++++ Podany fragment ++++
Okazja nadarzyła się, kiedy poszedł na uniwersytet. Ojciec chciał, aby został lekarzem, jednak jemu nie głowię była taka nauka. Jedynie co znalazło jego zainteresowanie było zielarstwo, którego tajniki, w krótkim czasie opanował. Pozostały czas, spędzał na przeglądaniu ksiąg w bibliotece uniwersyteckiej. Szukał najmniejszych wzmianek na tema magii stosowanej przez obce rasy, mając nadzieję, że odkryje jakiś sekret. Tym zachowaniem zwrócił uwagę jednego z profesorów, który po kilku poważnych rozmowach dokładnie poznał utrapienie Kyle’a. Jak się okazało profesor był członkiem Wizjonerów i widząc potencjał młodzieńca na kolejnego badacza, wprowadził go w tajną organizację. Kyle był zachwycony, wreszcie obracał się wśród gronie ludzi, którzy nie byli ograniczeni i nie bali się magii, a nawet mieli plan na jej poznanie. Energia oraz oddanie Kyle’a w badaniach nad magią została jednak niegodziwie wykorzystana. Naczelnie przywódcy organizacji mieli, dylemat - na odległym, nieprzyjaznym kontynencie Oskad również były prowadzone badania, dużo łatwiejsze w prowadzeniu ze względu na prymitywizm obiektów badawczych. Stale potrzebny był tam nowy personel, a rada nadzorcza nie miała ochoty narażać najbardziej doświadczonych naukowców. Nic więc dziwnego, że przekonali młodego, idealistycznego Kyle’a do porzucenia wszystkiego i podróży do Oskad w imię rozwoju ludzkości. W chwili rozpoczęcia rozgrywki, mieszka w Oskad drugi rok.
++++ Rekordy danych ++++
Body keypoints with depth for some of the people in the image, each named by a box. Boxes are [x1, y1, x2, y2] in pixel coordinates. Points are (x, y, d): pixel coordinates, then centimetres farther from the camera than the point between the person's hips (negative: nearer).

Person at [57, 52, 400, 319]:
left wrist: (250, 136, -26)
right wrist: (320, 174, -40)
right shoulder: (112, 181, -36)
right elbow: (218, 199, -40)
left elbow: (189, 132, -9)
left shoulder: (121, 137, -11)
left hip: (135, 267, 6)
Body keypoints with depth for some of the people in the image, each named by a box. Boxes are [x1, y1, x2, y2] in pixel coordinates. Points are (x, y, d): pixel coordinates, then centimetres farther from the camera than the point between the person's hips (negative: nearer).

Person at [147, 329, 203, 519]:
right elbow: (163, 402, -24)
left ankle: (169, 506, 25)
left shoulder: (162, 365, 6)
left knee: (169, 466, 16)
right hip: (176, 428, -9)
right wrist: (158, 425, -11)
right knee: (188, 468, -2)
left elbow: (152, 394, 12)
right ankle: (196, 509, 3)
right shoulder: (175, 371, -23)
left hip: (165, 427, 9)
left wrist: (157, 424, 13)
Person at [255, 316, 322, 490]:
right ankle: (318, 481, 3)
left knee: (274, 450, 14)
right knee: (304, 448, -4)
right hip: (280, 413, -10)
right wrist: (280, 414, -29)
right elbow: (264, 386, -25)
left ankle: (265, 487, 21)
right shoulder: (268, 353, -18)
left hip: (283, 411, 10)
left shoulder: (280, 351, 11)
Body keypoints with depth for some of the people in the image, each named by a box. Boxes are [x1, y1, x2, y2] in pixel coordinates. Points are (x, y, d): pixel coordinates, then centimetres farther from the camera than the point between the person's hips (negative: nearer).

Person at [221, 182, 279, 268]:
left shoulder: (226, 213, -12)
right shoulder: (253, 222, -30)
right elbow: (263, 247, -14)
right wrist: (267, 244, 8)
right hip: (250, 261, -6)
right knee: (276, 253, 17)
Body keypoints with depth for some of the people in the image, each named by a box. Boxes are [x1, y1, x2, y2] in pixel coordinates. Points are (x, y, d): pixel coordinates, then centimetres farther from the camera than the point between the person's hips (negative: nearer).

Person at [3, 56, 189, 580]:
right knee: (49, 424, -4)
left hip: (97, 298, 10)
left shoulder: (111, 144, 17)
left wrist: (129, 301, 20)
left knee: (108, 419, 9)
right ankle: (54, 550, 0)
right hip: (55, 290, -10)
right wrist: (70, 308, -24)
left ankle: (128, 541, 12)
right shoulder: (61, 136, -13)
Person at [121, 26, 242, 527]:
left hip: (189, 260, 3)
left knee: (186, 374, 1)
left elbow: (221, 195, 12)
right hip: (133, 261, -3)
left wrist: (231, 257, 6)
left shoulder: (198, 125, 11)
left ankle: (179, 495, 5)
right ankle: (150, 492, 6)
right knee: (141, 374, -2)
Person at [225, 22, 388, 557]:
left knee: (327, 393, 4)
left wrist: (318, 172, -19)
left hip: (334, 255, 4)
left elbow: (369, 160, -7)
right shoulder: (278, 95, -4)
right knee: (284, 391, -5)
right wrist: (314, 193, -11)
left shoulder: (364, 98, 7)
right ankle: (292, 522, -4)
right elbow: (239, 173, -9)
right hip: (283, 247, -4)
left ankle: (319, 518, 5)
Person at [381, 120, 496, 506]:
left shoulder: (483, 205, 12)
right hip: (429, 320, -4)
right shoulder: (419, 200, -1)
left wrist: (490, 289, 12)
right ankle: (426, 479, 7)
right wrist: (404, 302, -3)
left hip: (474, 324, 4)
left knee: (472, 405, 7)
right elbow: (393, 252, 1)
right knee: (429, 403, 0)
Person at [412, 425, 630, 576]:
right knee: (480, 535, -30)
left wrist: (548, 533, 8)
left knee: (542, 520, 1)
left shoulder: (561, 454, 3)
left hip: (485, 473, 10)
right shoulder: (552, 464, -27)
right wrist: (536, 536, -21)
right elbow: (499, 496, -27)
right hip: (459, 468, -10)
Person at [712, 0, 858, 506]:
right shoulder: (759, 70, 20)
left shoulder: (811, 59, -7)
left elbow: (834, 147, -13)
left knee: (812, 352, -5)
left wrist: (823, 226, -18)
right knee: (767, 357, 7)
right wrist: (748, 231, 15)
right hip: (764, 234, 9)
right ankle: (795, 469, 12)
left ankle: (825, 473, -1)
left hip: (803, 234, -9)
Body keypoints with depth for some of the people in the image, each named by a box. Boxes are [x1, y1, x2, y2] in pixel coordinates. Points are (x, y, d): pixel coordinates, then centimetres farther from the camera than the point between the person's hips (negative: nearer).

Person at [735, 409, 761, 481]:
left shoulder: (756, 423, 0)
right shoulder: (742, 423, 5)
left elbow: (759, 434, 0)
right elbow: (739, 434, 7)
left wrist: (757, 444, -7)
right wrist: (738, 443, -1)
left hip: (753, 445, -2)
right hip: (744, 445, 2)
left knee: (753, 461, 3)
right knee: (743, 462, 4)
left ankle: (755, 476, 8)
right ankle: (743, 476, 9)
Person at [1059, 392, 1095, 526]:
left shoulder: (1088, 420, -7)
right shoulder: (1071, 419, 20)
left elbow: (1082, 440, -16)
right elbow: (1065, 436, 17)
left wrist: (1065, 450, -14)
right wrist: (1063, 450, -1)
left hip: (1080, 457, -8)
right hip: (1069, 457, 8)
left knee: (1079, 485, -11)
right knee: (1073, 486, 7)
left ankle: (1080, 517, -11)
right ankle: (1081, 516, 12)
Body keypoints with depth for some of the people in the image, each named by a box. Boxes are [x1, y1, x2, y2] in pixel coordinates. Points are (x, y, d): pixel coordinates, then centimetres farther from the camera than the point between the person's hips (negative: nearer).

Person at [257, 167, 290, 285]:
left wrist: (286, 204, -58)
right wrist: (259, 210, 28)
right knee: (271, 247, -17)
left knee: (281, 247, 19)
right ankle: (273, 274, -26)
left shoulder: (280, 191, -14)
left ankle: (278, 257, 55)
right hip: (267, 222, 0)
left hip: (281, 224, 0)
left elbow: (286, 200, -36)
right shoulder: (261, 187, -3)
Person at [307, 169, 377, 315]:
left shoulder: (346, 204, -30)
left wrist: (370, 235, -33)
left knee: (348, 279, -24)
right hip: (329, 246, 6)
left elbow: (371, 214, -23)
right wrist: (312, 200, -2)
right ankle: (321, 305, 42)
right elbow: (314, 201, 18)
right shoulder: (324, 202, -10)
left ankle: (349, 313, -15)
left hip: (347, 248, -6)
++++
**Do zrobienia:**
a. Czego według fragmentu o Kyle'u bohater nauczył się w krótkim czasie na uniwersytecie?
b. Dopisz dalszy ciąg fragmentu o Kyle'u, zaczynając po jego ostatnim zdaniu.
Rekordy nie mają żadnego związku z fragmentem o Kyle'u.

**Odpowiedzi do zadań:**
a. Zielarstwa.

b.
Umiejętności:- Zna się na ziołach porastających Crianne i Oskad, potrafi odróżnić te o leczniczych właściwościach i wyrabiać z nich specyfiki
- Kiedy przyjechał do Oskad za radą opiekuna, od razu kupił swój pierwszy rewolwer i zaczął uczyć się nim posługiwać. Daleko mu do rewolwerowca, ale celując spokojnie jest w stanie w coś trafić - Jako jeden z Wizjonerów miał, wielokrotnie styczność z dzikusami i nauczył się w stopniu podstawowym ich języka. A konkretnie Mivotów, gdyż to oni najczęściej są chwytani.
Wady: - Jest cherlawej postury, nie ma szans w walce wręcz
- Pomimo czasu jaki już spędził w Oskad, nadal do końca nie przywykł do niegościnnych warunków, dlatego jeśli zdarzy się, że wpadnie w niebezpieczną sytuację, może spanikować
Specyfikacje: Litera “W” wytatuowana za lewym uchem - znak rozpoznawczy Wizjonerów.
Ekwipunek : - rewolwer Smithson 1590 (zawsze załadowany jedynie do połowy bębna)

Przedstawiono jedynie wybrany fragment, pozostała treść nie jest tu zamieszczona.